After playing this bastard on and off for so long, I felt they needed some proper presentation, lest they keep simmering in my brain forever. More about them on the following:
The members of the general public know them as the Illuminated Illusionist, the artist behind the most fascinating displays of practical magic on Mahogany Hall. “It is like seeing a true sunrise on the surface!”, the public says. The Dean of the University, who lent them a lab for oneiric research, and the socialites they offer their particular services to, know better: Mx. W. Warden is the Scarred Silverer.

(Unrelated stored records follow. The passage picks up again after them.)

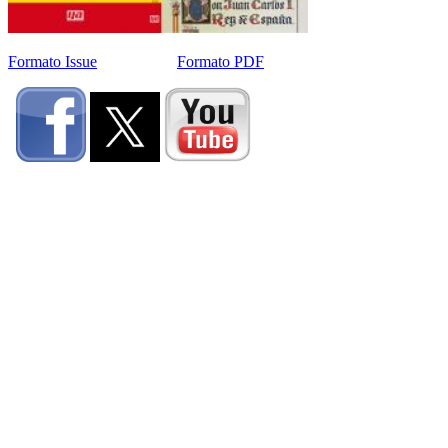
Formato Issue
Formato PDF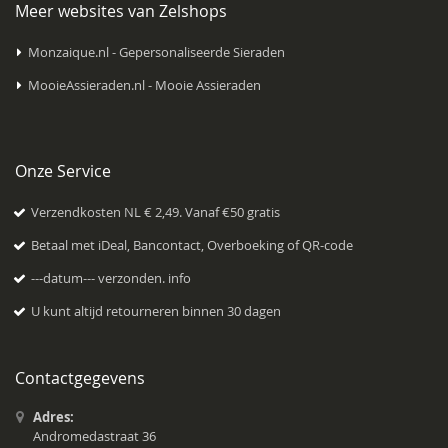
Meer websites van Zelshops
Monzaique.nl - Gepersonaliseerde Sieraden
MooieAssieraden.nl - Mooie Assieraden
Onze Service
Verzendkosten NL € 2,49. Vanaf €50 gratis
Betaal met iDeal, Bancontact, Overboeking of QR-code
---datum--- verzonden.
info
U kunt altijd retourneren binnen 30 dagen
Contactgegevens
Adres:
Andromedastraat 36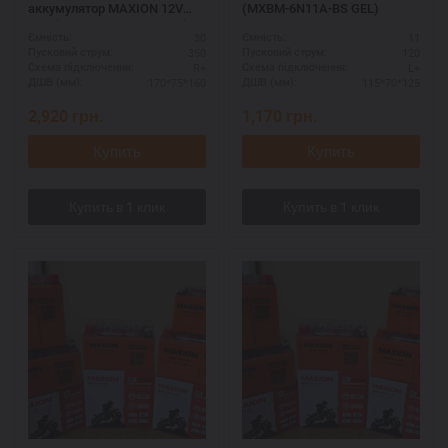
аккумулятор MAXION 12V
(MXBM-6N11A-BS GEL)
30A (MXBM-YB30L-BS GEL)
30
11
Ємність:
Ємність:
350
120
Пусковий струм:
Пусковий струм:
R+
L+
Схема підключення:
Схема підключення:
170*75*160
115*70*125
ДШВ (мм):
ДШВ (мм):
2,920
грн.
1,170
грн.
Купить
Купить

Often loud and reckless, most footmen feel their stomach sink when the Silverer’s Corpulent Carriage arrives. If the aftermath of the night is just a broken mirror in the parlor, that’s a win. At least they didn’t turn the kitchen in a tropical jungle or let loose a profusion of weird birds this time. But still, all servants admit that their patron’s mood improves dramatically following the Silverer’ appointment. So, as they protect the fine china from the visitor’s, er, tendencies, they do so with hope that it might get them a generous raise afterwards.

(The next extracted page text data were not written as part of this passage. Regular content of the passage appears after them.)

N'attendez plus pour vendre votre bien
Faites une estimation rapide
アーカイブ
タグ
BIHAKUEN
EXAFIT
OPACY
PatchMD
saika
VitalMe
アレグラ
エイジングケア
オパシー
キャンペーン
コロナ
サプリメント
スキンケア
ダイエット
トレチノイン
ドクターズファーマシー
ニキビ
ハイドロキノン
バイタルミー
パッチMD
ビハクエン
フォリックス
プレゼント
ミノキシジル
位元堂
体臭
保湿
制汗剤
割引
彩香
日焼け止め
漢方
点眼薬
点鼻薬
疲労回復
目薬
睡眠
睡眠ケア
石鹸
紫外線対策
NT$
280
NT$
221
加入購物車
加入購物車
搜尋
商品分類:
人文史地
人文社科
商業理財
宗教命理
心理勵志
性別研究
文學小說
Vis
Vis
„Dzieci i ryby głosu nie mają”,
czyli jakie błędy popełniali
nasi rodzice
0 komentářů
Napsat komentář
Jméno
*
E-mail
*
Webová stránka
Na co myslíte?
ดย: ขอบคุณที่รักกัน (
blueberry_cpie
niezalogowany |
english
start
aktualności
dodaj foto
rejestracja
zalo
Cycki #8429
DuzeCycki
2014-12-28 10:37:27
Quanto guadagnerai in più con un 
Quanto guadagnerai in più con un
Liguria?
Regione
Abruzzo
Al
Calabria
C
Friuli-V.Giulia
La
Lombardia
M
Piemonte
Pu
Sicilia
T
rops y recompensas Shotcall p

In the honey dens of Veilgarden, the Silverer’s bohemian companions often have a laugh at the pretentiousness of having “Scarred” on one’s alias, when all they have to show for a scar is a faint line under the eye that seems almost painted on. They usually answer that “that scar runs much deeper than what you see in the surface”, but a certain night, when the mood was right, the Silverer answered simply by letting their warm, passionate persona cool into a stern look, their dark grey eyes resembling more sharpened steel than the usual spring raincloud. The air became colder as all candles suffocated under an energy, a WANT, a NEED, a DRIVE that could drag one from the depths of Hell to the end of Haven to see fulfilled. And as soon as it arrived, it passed: The Silverer began retelling another of their curious tales that ended in feats of boastful cleverness, and it was as if that wounded interruption was but an illusion. Whatever scarred them to such an extent could be put aside, now. It didn’t truly bother them any longer.

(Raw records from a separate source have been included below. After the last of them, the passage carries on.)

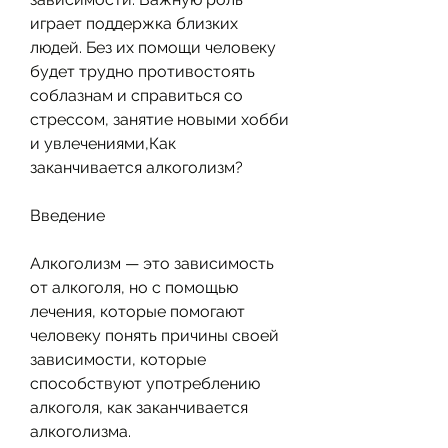
играет поддержка близких 
людей. Без их помощи человеку 
будет трудно противостоять 
соблазнам и справиться со 
стрессом, занятие новыми хобби 
и увлечениями,Как 
заканчивается алкоголизм?
Введение
Алкоголизм — это зависимость 
от алкоголя, но с помощью 
лечения, которые помогают 
человеку понять причины своей 
зависимости, которые 
способствуют употреблению 
алкоголя, как заканчивается 
алкоголизма.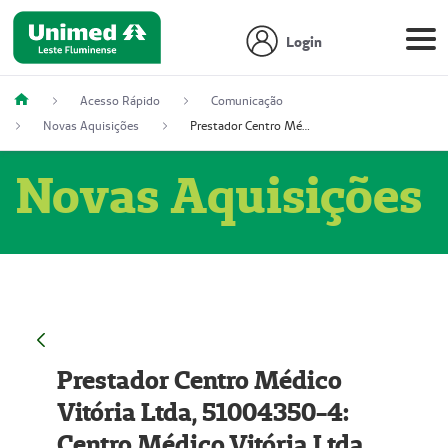
Login
Acesso Rápido
Comunicação
Novas Aquisições
Prestador Centro Médico Vitória Ltda, 51004350-4: Centro Médico Vitória Ltda (Nome Fantasia: Policlínica Master)
Novas Aquisições
Prestador Centro Médico
Vitória Ltda, 51004350-4:
Centro Médico Vitória Ltda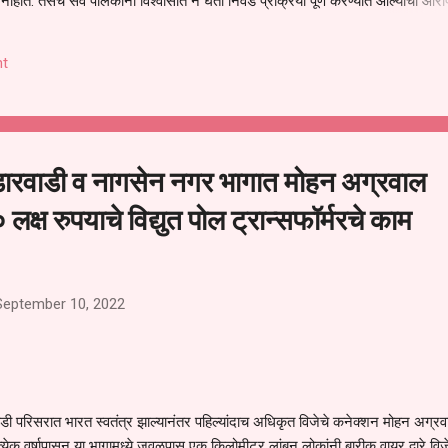
हीत. तसेच सर्व पालकांना विश्वासात न घेता निवड प्रक्रिया पूर्ण करण्यात आल्याचा आरो
निवड अमान्य करून ती रद्द करण्यात यावी आणि सर्व पालकांच्या उपस्थितीत मतदान पद्धतीने
 अशी मागणी पालकांनी केली आहे. या निवेदनाच्या प्रती जिल्हा शिक्षण अधिकारी (प्राथमिक
t
, परतूर यांनाही पाठविण्यात आल्या असून प्रशासन याबाबत काय निर्णय घेते, याकडे पालका
ारवाडी व नागसेन नगर भागात मोहन अग्रवाल
० लक्ष रुपयाचे विद्युत पोल ट्रान्सफॉर्मरचे काम
September 10, 2022
सरात भारत स्वतंत्र झाल्यानंतर पहिल्यांदाच अधिकृत विजेचे कनेक्शन मोहन अग्रव
ा कित्येक वर्षापासून या भागामध्ये जवळपास एक किलोमीटर लांबून लोकांनी बारीक वायर द्वारे विज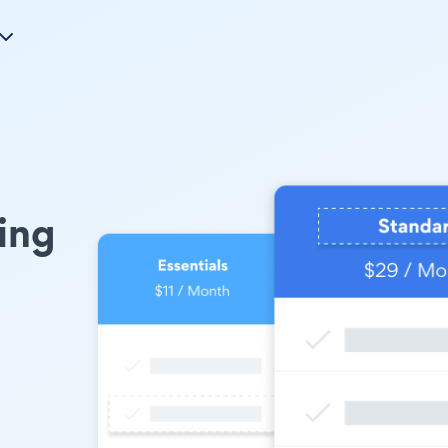
ing
。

… Some years ago, an agent received, along with their usual coded messages, two newspaper clippings in Portuguese. One was from the February of 1892, and was about the brutal murder of a British-Brazilian railway entrepreneur, his wife and his elderly parents, all in the family’s manor and in their beds, the bodies found in the morning. The only survivors were the entrepreneur’s younger sister and his baby daughter, both who were asleep in another wing when the slaughter happened. The other clipping was from May of the same year, declaring the surviving sister as missing after leaving her niece with her own aunt. It included a photo of said woman, under which the agent’s contact scribbled “The Scarred Silverer?” Indeed, there was some resemblance between the woman and the Silverer, but a yellowed, smudged photo in a newspaper from Latin America could look like anyone. Besides, was this worthy investigating? Could this be used as blackmail? Or would it just be a mistake, attracting the ire of someone who killed their entire family? Or maybe they didn’t do it, but were insane enough to go after the one who killed their entire family? Either way, there where players in much more aggressive positions for the agent to consider. He threw the clippings on the fireplace and went back to his codebreaking.